══ PROVIDED ENTRIES ══

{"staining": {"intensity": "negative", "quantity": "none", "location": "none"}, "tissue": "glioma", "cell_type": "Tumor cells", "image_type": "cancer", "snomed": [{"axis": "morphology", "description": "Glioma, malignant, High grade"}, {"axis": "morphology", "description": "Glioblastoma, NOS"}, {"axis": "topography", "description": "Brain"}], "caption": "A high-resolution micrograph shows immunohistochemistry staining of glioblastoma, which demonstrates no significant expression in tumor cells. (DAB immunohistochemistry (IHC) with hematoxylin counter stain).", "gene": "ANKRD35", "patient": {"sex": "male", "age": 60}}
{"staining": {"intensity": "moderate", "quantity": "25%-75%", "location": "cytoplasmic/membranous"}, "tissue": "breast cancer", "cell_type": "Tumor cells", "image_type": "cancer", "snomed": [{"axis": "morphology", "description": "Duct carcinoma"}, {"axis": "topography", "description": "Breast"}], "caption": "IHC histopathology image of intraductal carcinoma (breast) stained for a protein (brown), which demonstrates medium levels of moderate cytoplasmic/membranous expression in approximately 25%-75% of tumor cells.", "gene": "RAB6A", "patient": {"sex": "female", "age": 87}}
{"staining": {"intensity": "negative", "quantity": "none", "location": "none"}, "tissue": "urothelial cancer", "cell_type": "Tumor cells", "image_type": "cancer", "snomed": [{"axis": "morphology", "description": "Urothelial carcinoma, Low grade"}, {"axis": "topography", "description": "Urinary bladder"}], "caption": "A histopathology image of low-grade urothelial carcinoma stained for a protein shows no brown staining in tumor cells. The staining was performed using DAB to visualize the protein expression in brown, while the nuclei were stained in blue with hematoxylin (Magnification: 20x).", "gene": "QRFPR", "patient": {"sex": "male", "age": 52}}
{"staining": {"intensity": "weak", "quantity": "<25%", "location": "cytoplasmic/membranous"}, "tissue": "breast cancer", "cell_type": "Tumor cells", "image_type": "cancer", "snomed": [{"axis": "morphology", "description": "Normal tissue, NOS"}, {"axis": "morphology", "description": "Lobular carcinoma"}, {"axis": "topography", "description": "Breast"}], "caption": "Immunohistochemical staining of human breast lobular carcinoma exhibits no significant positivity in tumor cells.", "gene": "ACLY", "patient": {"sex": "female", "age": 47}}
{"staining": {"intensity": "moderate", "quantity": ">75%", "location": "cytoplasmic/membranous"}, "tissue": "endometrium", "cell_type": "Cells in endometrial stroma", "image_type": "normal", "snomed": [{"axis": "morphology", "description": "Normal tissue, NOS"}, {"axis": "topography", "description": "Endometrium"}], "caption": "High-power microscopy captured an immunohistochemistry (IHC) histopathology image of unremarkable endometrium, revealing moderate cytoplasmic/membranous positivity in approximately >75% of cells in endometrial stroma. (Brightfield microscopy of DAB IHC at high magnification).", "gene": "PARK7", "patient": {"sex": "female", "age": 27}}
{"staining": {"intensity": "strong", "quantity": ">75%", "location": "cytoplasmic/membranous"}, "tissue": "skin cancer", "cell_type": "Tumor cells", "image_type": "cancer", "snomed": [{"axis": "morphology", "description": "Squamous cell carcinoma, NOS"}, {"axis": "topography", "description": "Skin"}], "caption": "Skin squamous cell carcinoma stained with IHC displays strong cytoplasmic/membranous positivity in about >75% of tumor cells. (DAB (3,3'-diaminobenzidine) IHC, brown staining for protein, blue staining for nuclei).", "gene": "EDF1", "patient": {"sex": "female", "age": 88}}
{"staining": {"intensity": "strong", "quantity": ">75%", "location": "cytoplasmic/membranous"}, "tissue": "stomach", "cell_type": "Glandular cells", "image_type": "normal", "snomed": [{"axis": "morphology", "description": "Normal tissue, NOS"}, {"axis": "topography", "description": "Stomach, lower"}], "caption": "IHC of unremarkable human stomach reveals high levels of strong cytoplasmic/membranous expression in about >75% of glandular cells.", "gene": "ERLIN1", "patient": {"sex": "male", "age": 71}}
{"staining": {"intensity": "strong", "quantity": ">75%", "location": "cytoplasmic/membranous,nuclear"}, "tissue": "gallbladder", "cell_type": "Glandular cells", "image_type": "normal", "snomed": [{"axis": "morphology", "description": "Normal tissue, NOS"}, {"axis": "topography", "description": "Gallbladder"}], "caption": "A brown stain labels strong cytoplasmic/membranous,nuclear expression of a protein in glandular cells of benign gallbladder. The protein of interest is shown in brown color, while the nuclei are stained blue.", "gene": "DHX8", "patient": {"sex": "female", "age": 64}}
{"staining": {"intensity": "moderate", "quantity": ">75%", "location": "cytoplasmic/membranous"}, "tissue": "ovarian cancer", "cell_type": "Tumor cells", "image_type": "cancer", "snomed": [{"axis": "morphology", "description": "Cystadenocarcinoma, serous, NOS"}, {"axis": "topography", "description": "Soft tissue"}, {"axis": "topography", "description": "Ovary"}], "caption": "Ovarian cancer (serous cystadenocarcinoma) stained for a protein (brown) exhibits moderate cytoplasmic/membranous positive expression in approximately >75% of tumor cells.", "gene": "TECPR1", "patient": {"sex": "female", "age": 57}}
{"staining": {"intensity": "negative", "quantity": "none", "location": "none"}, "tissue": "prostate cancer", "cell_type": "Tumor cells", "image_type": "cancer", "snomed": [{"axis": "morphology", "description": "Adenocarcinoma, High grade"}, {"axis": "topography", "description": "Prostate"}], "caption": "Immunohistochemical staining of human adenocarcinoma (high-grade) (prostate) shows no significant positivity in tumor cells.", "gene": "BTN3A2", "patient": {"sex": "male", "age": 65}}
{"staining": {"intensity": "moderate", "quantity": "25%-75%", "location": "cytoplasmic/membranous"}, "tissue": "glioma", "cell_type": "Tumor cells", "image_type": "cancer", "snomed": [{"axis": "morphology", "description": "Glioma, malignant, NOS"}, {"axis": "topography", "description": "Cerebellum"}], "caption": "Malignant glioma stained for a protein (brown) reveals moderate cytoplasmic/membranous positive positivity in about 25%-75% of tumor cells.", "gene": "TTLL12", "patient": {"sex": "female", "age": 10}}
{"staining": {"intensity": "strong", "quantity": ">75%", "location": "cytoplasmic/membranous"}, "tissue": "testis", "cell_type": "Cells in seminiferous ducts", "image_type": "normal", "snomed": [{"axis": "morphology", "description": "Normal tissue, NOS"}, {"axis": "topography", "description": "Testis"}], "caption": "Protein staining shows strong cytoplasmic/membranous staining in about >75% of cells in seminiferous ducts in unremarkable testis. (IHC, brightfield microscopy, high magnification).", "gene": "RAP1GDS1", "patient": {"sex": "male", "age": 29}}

═══

GOAL OF THE EXERCISE
From the first line to the last, transcribe the data exactly.

OUTPUT OF THE TASK
{"staining": {"intensity": "negative", "quantity": "none", "location": "none"}, "tissue": "glioma", "cell_type": "Tumor cells", "image_type": "cancer", "snomed": [{"axis": "morphology", "description": "Glioma, malignant, High grade"}, {"axis": "morphology", "description": "Glioblastoma, NOS"}, {"axis": "topography", "description": "Brain"}], "caption": "A high-resolution micrograph shows immunohistochemistry staining of glioblastoma, which demonstrates no significant expression in tumor cells. (DAB immunohistochemistry (IHC) with hematoxylin counter stain).", "gene": "ANKRD35", "patient": {"sex": "male", "age": 60}}
{"staining": {"intensity": "moderate", "quantity": "25%-75%", "location": "cytoplasmic/membranous"}, "tissue": "breast cancer", "cell_type": "Tumor cells", "image_type": "cancer", "snomed": [{"axis": "morphology", "description": "Duct carcinoma"}, {"axis": "topography", "description": "Breast"}], "caption": "IHC histopathology image of intraductal carcinoma (breast) stained for a protein (brown), which demonstrates medium levels of moderate cytoplasmic/membranous expression in approximately 25%-75% of tumor cells.", "gene": "RAB6A", "patient": {"sex": "female", "age": 87}}
{"staining": {"intensity": "negative", "quantity": "none", "location": "none"}, "tissue": "urothelial cancer", "cell_type": "Tumor cells", "image_type": "cancer", "snomed": [{"axis": "morphology", "description": "Urothelial carcinoma, Low grade"}, {"axis": "topography", "description": "Urinary bladder"}], "caption": "A histopathology image of low-grade urothelial carcinoma stained for a protein shows no brown staining in tumor cells. The staining was performed using DAB to visualize the protein expression in brown, while the nuclei were stained in blue with hematoxylin (Magnification: 20x).", "gene": "QRFPR", "patient": {"sex": "male", "age": 52}}
{"staining": {"intensity": "weak", "quantity": "<25%", "location": "cytoplasmic/membranous"}, "tissue": "breast cancer", "cell_type": "Tumor cells", "image_type": "cancer", "snomed": [{"axis": "morphology", "description": "Normal tissue, NOS"}, {"axis": "morphology", "description": "Lobular carcinoma"}, {"axis": "topography", "description": "Breast"}], "caption": "Immunohistochemical staining of human breast lobular carcinoma exhibits no significant positivity in tumor cells.", "gene": "ACLY", "patient": {"sex": "female", "age": 47}}
{"staining": {"intensity": "moderate", "quantity": ">75%", "location": "cytoplasmic/membranous"}, "tissue": "endometrium", "cell_type": "Cells in endometrial stroma", "image_type": "normal", "snomed": [{"axis": "morphology", "description": "Normal tissue, NOS"}, {"axis": "topography", "description": "Endometrium"}], "caption": "High-power microscopy captured an immunohistochemistry (IHC) histopathology image of unremarkable endometrium, revealing moderate cytoplasmic/membranous positivity in approximately >75% of cells in endometrial stroma. (Brightfield microscopy of DAB IHC at high magnification).", "gene": "PARK7", "patient": {"sex": "female", "age": 27}}
{"staining": {"intensity": "strong", "quantity": ">75%", "location": "cytoplasmic/membranous"}, "tissue": "skin cancer", "cell_type": "Tumor cells", "image_type": "cancer", "snomed": [{"axis": "morphology", "description": "Squamous cell carcinoma, NOS"}, {"axis": "topography", "description": "Skin"}], "caption": "Skin squamous cell carcinoma stained with IHC displays strong cytoplasmic/membranous positivity in about >75% of tumor cells. (DAB (3,3'-diaminobenzidine) IHC, brown staining for protein, blue staining for nuclei).", "gene": "EDF1", "patient": {"sex": "female", "age": 88}}
{"staining": {"intensity": "strong", "quantity": ">75%", "location": "cytoplasmic/membranous"}, "tissue": "stomach", "cell_type": "Glandular cells", "image_type": "normal", "snomed": [{"axis": "morphology", "description": "Normal tissue, NOS"}, {"axis": "topography", "description": "Stomach, lower"}], "caption": "IHC of unremarkable human stomach reveals high levels of strong cytoplasmic/membranous expression in about >75% of glandular cells.", "gene": "ERLIN1", "patient": {"sex": "male", "age": 71}}
{"staining": {"intensity": "strong", "quantity": ">75%", "location": "cytoplasmic/membranous,nuclear"}, "tissue": "gallbladder", "cell_type": "Glandular cells", "image_type": "normal", "snomed": [{"axis": "morphology", "description": "Normal tissue, NOS"}, {"axis": "topography", "description": "Gallbladder"}], "caption": "A brown stain labels strong cytoplasmic/membranous,nuclear expression of a protein in glandular cells of benign gallbladder. The protein of interest is shown in brown color, while the nuclei are stained blue.", "gene": "DHX8", "patient": {"sex": "female", "age": 64}}
{"staining": {"intensity": "moderate", "quantity": ">75%", "location": "cytoplasmic/membranous"}, "tissue": "ovarian cancer", "cell_type": "Tumor cells", "image_type": "cancer", "snomed": [{"axis": "morphology", "description": "Cystadenocarcinoma, serous, NOS"}, {"axis": "topography", "description": "Soft tissue"}, {"axis": "topography", "description": "Ovary"}], "caption": "Ovarian cancer (serous cystadenocarcinoma) stained for a protein (brown) exhibits moderate cytoplasmic/membranous positive expression in approximately >75% of tumor cells.", "gene": "TECPR1", "patient": {"sex": "female", "age": 57}}
{"staining": {"intensity": "negative", "quantity": "none", "location": "none"}, "tissue": "prostate cancer", "cell_type": "Tumor cells", "image_type": "cancer", "snomed": [{"axis": "morphology", "description": "Adenocarcinoma, High grade"}, {"axis": "topography", "description": "Prostate"}], "caption": "Immunohistochemical staining of human adenocarcinoma (high-grade) (prostate) shows no significant positivity in tumor cells.", "gene": "BTN3A2", "patient": {"sex": "male", "age": 65}}
{"staining": {"intensity": "moderate", "quantity": "25%-75%", "location": "cytoplasmic/membranous"}, "tissue": "glioma", "cell_type": "Tumor cells", "image_type": "cancer", "snomed": [{"axis": "morphology", "description": "Glioma, malignant, NOS"}, {"axis": "topography", "description": "Cerebellum"}], "caption": "Malignant glioma stained for a protein (brown) reveals moderate cytoplasmic/membranous positive positivity in about 25%-75% of tumor cells.", "gene": "TTLL12", "patient": {"sex": "female", "age": 10}}
{"staining": {"intensity": "strong", "quantity": ">75%", "location": "cytoplasmic/membranous"}, "tissue": "testis", "cell_type": "Cells in seminiferous ducts", "image_type": "normal", "snomed": [{"axis": "morphology", "description": "Normal tissue, NOS"}, {"axis": "topography", "description": "Testis"}], "caption": "Protein staining shows strong cytoplasmic/membranous staining in about >75% of cells in seminiferous ducts in unremarkable testis. (IHC, brightfield microscopy, high magnification).", "gene": "RAP1GDS1", "patient": {"sex": "male", "age": 29}}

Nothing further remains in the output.